Howell, David, 1747-1824

David Howell had a distinguished legal and academic career that extended from the Confederation Era through the Early National Period. He was born in Morristown, New Jersey, on January 1, 1747, the son of Aaron and Sarah Howell. He received his early education at Hopewell Academy in Hopewell, New Jersey, a Baptist school established by clergyman Isaac Eaton. Howell then went to the College of New Jersey (now Princeton University), from which he graduated in 1766. He was preceded at both schools by James Manning, who was nine years older than Howell. When Manning became the founding president of the College of Rhode Island (now Brown University), he asked the young and promising Howell to join him as a member of the faculty. The newly graduated Howell came to Rhode Island in 1766 and began his 58-year association with Brown. 

When instruction was interrupted in 1779 by use of the college's facilities for quartering the French army, Howell became more active in the field of law, serving as a local justice of the peace in 1779 and as a judge of the state Court of Common Pleas in 1780. Two years later he became a Rhode Island delegate to the Confederation Congress, serving in that capacity until 1785, when he was succeeded by his colleague, the Reverend James Manning. In 1789 Howell became a Federalist supporter of ratification.

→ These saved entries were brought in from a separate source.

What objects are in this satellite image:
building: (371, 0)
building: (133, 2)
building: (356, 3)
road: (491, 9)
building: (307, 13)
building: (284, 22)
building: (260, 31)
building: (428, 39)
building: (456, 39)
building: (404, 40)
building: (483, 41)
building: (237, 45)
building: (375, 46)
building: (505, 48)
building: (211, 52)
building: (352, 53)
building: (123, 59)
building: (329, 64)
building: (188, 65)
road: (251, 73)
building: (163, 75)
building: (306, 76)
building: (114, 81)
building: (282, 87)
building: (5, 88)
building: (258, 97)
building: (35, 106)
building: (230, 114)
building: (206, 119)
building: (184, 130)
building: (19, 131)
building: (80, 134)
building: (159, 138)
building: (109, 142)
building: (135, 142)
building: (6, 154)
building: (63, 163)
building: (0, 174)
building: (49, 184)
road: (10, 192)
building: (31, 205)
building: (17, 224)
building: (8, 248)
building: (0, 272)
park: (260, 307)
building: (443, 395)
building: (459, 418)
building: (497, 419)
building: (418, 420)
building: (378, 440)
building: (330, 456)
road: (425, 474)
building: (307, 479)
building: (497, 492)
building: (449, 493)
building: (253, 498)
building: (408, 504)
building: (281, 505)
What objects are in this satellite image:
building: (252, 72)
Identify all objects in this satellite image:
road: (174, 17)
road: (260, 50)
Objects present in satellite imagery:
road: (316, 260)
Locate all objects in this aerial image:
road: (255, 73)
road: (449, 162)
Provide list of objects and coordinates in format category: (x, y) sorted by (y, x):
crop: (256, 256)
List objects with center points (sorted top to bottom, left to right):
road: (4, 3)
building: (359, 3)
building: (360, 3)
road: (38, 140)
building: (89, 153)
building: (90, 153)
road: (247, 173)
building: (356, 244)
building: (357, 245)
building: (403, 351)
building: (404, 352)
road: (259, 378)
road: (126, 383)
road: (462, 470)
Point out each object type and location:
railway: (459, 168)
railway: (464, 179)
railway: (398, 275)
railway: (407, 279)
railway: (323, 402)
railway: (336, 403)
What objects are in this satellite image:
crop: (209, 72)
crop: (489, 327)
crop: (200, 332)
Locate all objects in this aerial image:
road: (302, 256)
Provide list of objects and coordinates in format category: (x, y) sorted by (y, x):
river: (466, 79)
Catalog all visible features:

In 1786 the General Assembly elected Howell associate justice of Rhode Island's Superior (i.e., Supreme) Court. In this capacity he was one of the five judges who heard the argument of James Mitchell Varnum urging the high court to declare unconstitutional the force act passed by the agrarian-controlled legislature to compel creditors and merchants to accept the state's new issue of paper money or face fines and imprisonment. Although the court declined to enforce the law on a technicality, Howell accepted Varnum's theory regarding the power of judicial review and defiantly stated that his “personal view” was that the act, because of its failure to provide trial by jury, “was indeed unconstitutional, had not the force of law, and could not be executed.”

In February 1789, Howell joined with Moses Brown, Theodore Foster, and other civic leaders to form the Providence Abolition Society, which they formally incorporated in June 1790. Howell was chosen the society's president and Moses Brown its treasurer.

In 1790, Howell resumed his teaching duties at Brown with the title of professor of jurisprudence. Upon the death of his longtime colleague James Manning in July 1791, Howell became Brown's interim president until the Reverend Jonathan Maxey filled the post in September 1792.

During the 1790s Howell divided his talents among law, teaching, and college administration, serving as secretary of the Brown corporation from 1780 to 1806. As a practicing attorney he earned a reputation as a skilled litigator.

Howell gravitated towards the emerging Democratic-Republican Party, and in 1801 Jefferson appointed him as U.S. attorney for the District of Rhode Island, a position he held for a year. Then, in 1812, Madison selected him as Rhode Island's U.S. District Court judge. Howell served with distinction in this capacity until his death in July 1824 at the age of seventy-seven.